Wake County Public Schools and the Death of Socioeconomic Diversity

by | Sep 13, 2015 | Education, Politics | 5 comments

The “Margiotta School Board” was a disaster for Wake County. A handful of wingnuts, elected in a low-turnout race by other wingnuts, managed to embarrass the County and hurt children. The diverse schools they resent so much are crucial. Thus, it‘s troubling that the new Board has not moved decisively to reverse Margiotta’s handiwork.

Wake’s diversity approach was a triumph of education policy. Begun in embryonic form in the Seventies, the policy finessed  thorny issues with a focus on social mobility. This choice let the County escape tensions that had rocked other areas, from Boston to Charlotte, and focus on the pursuit of academic success. And closing achievement gaps remains a central goal of the system.

They pursued that goal the right way: Socioeconomic diversity works. In essence, poor children learn middle-class habits from their more privileged peers, and wealthier kids’ performance does not suffer. Walking away from this formula is a dangerous gamble. That’s because the other strategies rest on oft-murky evidence and are not guaranteed success. Bluntly put, the Board is overthinking things.

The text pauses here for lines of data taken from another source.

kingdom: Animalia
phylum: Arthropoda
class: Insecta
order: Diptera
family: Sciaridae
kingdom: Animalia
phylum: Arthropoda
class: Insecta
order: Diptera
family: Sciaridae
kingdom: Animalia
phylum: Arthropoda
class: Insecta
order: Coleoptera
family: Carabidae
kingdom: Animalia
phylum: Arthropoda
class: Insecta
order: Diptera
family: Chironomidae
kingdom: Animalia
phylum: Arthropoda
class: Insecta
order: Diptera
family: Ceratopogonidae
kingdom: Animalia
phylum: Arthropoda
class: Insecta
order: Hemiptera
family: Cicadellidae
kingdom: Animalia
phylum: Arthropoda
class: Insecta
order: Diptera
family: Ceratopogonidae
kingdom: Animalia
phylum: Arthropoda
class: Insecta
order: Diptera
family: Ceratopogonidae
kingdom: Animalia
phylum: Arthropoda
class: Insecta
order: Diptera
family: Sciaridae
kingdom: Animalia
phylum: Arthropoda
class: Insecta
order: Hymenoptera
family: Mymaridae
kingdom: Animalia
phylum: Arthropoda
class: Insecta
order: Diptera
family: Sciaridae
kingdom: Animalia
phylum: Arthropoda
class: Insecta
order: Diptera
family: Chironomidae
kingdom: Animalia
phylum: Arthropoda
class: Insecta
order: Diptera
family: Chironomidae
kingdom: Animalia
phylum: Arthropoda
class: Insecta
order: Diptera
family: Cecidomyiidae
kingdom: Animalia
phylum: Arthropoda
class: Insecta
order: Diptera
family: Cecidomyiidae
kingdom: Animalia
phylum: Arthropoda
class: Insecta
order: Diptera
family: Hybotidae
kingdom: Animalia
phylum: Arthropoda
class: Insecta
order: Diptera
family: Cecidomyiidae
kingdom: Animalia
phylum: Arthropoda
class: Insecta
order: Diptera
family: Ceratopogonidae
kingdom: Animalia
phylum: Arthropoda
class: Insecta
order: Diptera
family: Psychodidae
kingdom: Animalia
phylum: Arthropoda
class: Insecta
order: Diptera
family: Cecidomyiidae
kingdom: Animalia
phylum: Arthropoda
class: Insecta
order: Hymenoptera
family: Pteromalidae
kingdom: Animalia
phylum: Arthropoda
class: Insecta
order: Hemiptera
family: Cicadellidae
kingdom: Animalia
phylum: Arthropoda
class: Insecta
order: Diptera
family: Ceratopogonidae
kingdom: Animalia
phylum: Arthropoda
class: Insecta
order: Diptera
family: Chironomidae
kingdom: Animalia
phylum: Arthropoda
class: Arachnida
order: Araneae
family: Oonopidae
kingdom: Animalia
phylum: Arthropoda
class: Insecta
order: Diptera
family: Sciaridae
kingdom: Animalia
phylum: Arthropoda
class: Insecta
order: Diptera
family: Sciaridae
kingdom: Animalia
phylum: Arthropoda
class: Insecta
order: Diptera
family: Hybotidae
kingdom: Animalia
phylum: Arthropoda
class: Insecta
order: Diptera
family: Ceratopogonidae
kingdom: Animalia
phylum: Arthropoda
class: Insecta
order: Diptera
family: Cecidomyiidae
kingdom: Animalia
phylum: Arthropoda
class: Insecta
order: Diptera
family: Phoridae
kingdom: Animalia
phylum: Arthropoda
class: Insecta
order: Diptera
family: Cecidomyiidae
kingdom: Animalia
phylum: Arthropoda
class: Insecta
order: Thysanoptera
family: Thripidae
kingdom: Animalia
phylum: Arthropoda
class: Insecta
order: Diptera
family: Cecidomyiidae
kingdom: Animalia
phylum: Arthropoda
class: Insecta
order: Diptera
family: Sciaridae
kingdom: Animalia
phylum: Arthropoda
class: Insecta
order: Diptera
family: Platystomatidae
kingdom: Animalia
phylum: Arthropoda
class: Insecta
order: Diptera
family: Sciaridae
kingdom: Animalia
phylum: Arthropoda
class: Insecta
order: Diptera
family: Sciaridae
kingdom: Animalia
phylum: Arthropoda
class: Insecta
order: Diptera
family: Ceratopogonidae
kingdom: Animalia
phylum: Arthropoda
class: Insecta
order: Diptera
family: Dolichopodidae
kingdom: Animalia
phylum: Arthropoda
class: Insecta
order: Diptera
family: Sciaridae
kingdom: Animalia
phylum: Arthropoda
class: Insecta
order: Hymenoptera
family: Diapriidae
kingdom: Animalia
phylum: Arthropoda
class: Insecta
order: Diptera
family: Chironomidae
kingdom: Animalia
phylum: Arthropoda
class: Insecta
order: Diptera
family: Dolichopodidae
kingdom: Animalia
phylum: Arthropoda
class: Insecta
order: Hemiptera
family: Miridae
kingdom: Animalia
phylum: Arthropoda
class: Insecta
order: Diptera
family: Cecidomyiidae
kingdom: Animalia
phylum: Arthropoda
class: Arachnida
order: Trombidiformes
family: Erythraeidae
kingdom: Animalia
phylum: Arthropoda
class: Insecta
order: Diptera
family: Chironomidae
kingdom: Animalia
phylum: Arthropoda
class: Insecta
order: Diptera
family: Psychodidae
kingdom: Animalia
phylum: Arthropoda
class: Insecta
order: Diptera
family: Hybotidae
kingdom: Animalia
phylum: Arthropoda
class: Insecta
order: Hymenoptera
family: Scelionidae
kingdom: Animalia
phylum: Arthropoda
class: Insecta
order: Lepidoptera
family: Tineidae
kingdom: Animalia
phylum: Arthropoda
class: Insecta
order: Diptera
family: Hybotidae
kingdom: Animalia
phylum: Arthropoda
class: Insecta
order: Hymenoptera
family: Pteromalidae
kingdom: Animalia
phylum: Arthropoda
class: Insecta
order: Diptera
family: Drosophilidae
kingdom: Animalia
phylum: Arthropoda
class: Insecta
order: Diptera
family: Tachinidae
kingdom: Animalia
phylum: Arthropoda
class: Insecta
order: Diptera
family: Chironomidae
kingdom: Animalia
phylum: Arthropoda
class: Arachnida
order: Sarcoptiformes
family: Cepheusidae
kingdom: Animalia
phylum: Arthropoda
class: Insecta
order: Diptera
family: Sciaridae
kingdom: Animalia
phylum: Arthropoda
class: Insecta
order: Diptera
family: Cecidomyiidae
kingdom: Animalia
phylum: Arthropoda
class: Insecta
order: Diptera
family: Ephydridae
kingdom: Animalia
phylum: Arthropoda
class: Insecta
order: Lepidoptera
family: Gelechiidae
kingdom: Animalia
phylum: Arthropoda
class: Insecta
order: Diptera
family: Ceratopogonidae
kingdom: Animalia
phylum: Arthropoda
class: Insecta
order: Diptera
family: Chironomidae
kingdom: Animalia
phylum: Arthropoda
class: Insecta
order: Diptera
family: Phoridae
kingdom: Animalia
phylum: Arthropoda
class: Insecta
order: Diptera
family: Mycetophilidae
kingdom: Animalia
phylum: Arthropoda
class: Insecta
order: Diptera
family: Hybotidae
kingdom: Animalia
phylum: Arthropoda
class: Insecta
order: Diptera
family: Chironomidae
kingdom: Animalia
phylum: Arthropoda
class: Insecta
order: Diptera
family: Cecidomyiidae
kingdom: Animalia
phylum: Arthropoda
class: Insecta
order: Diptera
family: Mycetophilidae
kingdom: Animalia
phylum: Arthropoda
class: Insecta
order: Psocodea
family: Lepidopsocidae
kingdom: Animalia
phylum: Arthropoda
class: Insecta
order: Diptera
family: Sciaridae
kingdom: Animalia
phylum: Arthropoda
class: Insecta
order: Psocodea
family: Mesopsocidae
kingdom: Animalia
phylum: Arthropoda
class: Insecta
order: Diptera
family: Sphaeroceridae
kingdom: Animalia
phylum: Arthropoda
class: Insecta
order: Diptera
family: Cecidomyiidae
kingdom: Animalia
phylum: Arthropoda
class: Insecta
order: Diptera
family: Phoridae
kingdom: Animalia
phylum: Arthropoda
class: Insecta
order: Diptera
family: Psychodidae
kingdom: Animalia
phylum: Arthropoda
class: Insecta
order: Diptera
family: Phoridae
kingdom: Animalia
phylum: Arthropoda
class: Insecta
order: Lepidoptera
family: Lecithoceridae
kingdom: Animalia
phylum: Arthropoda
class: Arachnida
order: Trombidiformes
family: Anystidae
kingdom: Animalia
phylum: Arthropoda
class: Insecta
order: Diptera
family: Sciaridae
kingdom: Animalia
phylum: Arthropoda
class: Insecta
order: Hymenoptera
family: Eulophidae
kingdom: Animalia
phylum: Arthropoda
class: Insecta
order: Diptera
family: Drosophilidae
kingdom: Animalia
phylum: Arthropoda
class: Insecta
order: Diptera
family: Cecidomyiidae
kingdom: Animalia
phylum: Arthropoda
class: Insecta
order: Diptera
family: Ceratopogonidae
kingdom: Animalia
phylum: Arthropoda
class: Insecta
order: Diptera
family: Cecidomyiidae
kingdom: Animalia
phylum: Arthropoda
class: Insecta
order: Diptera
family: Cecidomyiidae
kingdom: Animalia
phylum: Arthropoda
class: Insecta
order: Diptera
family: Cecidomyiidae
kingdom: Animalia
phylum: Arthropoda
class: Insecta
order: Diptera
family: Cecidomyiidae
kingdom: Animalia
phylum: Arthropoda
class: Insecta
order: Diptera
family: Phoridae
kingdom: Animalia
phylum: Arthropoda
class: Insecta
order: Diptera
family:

I don’t want to sound like a zealot. As a Wake student in the ’90’s, I experienced the nerve-wracking instability of reassignment. Parents poor and rich understandably crave respite from that annoyance. But at the end of the day, school systems exist to educate all children. Diversity is the best, proven way to achieve that goal.

5 Comments

  1. walter rand

    Mr. Jones, what did the Margiotta School Board do that diminishes diversity? I’ve heard lots of talk about it but I’ve never heard anyone say what it is that was done. I know we’re still busing kids to schools when there are closer schools to the kids’ homes because my kindergartener gets bused to a school 2 miles away when there are 3 schools closer to our house, one of which is just 1.5 blocks away. All 4 of them are good schools. I like our school the best although it is 2 miles away, so I’m not complaining. Surely this sort of busing is to promote diversity. If busing to farther schools is not to promote diversity then why do we bus kids to farther schools when there is a school walking distance away?
    It seems odd to me that we don’t have a walking-distance zone assigned for each school, maybe a 5-block radius around each school, in which kids would be assigned to the school down the street instead of being bused away. It seems as if we could have such a walking zone and still achieve diversity…
    I’m digressing. Can you tell me exactly what the Margiotta School Board did that diminishes diversity?

    • Chris Telesca

      The whole 2009 school board fracas was over neighborhood schools. When you let people go to neighborhood schools, you tend to concentrate poverty in some schools and concentrate good teachers, adequate resources, etc in the schools in the upper middle class areas. Balancing-out resources tends to float all boats. But even the new Wake School Board can’t use diversity in schools to address the real problems caused by income inequality – lack of jobs, low wage jobs, cuts in benefits, etc. The only real way to make a more long-term fix for that would be to start taxing the rich and redistributing income.

      And the folks who ran and took over in 2009 were running a campaign based on retribution for electing an African-American President in 2008. It wasn’t front and center on the yard signs or the mailers, but you could read between the lines.

      • Ebrun

        Liberals lose an election and play the race card. That canard has been so discredited that even the liberal press will no longer buy it. You need come up with so new vitriol.

  2. finleyeTed

    “merely shuffling students around” has worked, and its about the only legitimate option the school board has. How does the school board address the root cause that you speak of? That’s not their job, that’s the job of the legislature.

  3. Chris Telesca

    merely shuffling students around Wake County won’t work. What the school board and the county commissioners should be doing is addressing the root cause of the problem: economic inequality. But I doubt they will do that since the corporate masters that donate to both parties want economic inequality.